WHAT IS EXPECTED:
Copy verbatim the block of lines in the entries below whose first line contains "ring mcp: (634, 330)" and whose last line contains "pinky tip: (619, 384)". Leave out all other lines.

ENTRIES SUPPLIED:
+===+

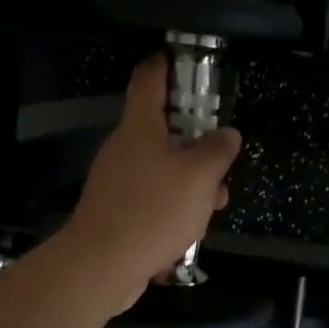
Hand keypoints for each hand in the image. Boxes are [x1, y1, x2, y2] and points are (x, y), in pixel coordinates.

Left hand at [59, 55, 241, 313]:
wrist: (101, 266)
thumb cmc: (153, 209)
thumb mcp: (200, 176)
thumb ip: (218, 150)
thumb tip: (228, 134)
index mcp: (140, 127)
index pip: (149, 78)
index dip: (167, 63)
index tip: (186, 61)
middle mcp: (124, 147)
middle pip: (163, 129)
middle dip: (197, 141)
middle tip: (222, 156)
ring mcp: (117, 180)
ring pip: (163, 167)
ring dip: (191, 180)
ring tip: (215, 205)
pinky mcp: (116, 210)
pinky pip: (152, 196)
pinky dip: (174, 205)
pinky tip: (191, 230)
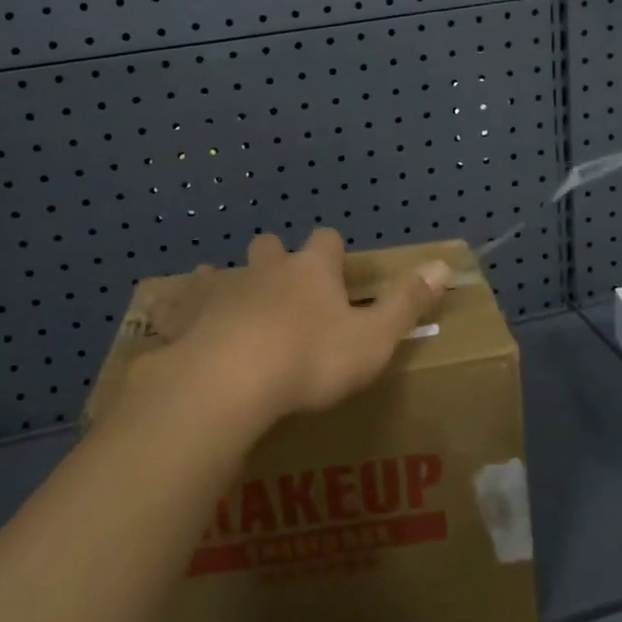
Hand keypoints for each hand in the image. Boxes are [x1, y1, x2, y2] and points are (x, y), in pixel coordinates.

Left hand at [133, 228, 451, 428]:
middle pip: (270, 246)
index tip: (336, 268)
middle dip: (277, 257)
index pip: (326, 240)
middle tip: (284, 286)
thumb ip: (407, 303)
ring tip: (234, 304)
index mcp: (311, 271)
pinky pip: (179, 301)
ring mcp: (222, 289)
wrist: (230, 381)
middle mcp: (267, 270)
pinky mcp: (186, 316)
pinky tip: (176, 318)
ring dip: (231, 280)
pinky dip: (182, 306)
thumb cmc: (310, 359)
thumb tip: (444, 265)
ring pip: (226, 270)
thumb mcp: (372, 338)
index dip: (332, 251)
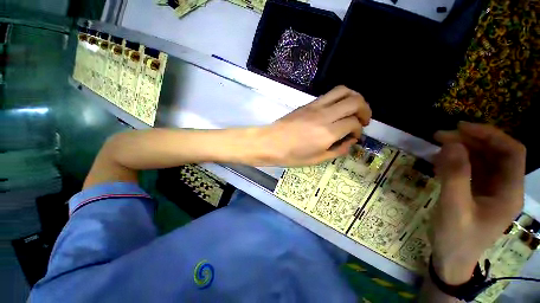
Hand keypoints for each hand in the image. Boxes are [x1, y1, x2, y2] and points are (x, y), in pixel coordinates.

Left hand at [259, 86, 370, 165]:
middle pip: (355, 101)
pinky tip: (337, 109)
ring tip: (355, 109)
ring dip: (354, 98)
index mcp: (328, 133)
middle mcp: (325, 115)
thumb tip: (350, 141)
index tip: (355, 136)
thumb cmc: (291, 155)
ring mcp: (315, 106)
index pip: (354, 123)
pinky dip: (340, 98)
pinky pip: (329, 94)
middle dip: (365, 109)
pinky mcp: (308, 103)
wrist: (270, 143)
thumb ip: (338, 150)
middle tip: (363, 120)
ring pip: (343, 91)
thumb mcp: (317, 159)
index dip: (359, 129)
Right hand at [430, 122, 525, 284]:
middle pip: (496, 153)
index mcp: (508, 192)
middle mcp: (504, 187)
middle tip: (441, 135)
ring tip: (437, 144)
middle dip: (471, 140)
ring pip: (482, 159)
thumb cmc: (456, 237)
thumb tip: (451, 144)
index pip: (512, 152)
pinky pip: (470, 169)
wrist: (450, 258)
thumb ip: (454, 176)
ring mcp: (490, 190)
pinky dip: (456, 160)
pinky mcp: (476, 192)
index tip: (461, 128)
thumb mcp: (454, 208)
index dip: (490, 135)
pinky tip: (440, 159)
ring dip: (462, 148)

+===+

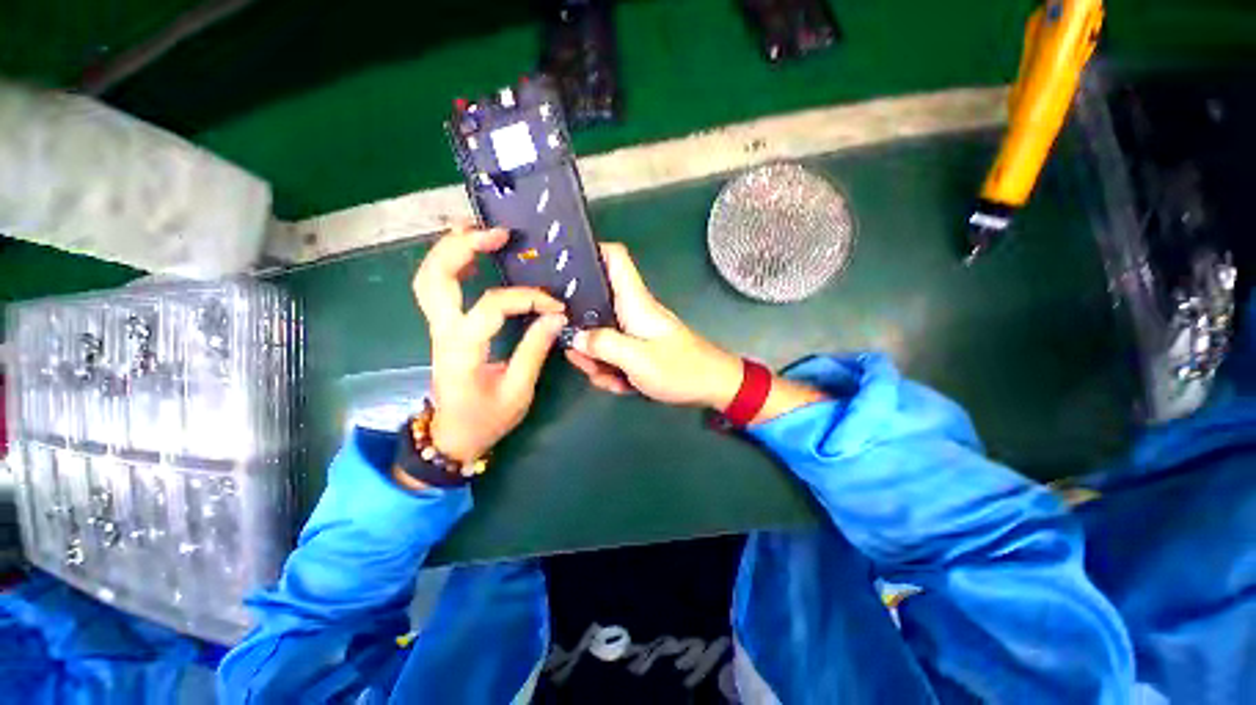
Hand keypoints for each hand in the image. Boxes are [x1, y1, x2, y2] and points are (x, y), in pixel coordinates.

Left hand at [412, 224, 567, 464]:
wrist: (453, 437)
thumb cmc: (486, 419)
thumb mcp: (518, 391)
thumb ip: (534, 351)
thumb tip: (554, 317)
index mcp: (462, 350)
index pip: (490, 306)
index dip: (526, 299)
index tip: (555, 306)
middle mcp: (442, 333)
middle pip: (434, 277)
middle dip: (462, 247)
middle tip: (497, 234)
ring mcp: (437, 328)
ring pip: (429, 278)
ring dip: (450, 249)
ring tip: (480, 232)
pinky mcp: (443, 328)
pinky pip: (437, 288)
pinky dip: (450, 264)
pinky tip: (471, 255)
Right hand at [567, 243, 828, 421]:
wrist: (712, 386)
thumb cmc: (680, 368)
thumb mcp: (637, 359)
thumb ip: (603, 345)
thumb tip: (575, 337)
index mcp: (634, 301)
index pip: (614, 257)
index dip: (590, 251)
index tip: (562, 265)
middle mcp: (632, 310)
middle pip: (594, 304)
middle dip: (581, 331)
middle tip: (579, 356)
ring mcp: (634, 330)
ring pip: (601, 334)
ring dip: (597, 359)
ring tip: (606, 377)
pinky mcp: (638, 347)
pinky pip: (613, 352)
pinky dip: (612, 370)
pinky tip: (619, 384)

+===+

EXERCISE OUTPUT:
ring mcp: (634, 330)
ring pip: (601, 334)
ring dip: (597, 359)
ring tip: (606, 377)
pinky mcp: (638, 347)
pinky pip: (613, 352)
pinky dip: (612, 370)
pinky tip: (619, 384)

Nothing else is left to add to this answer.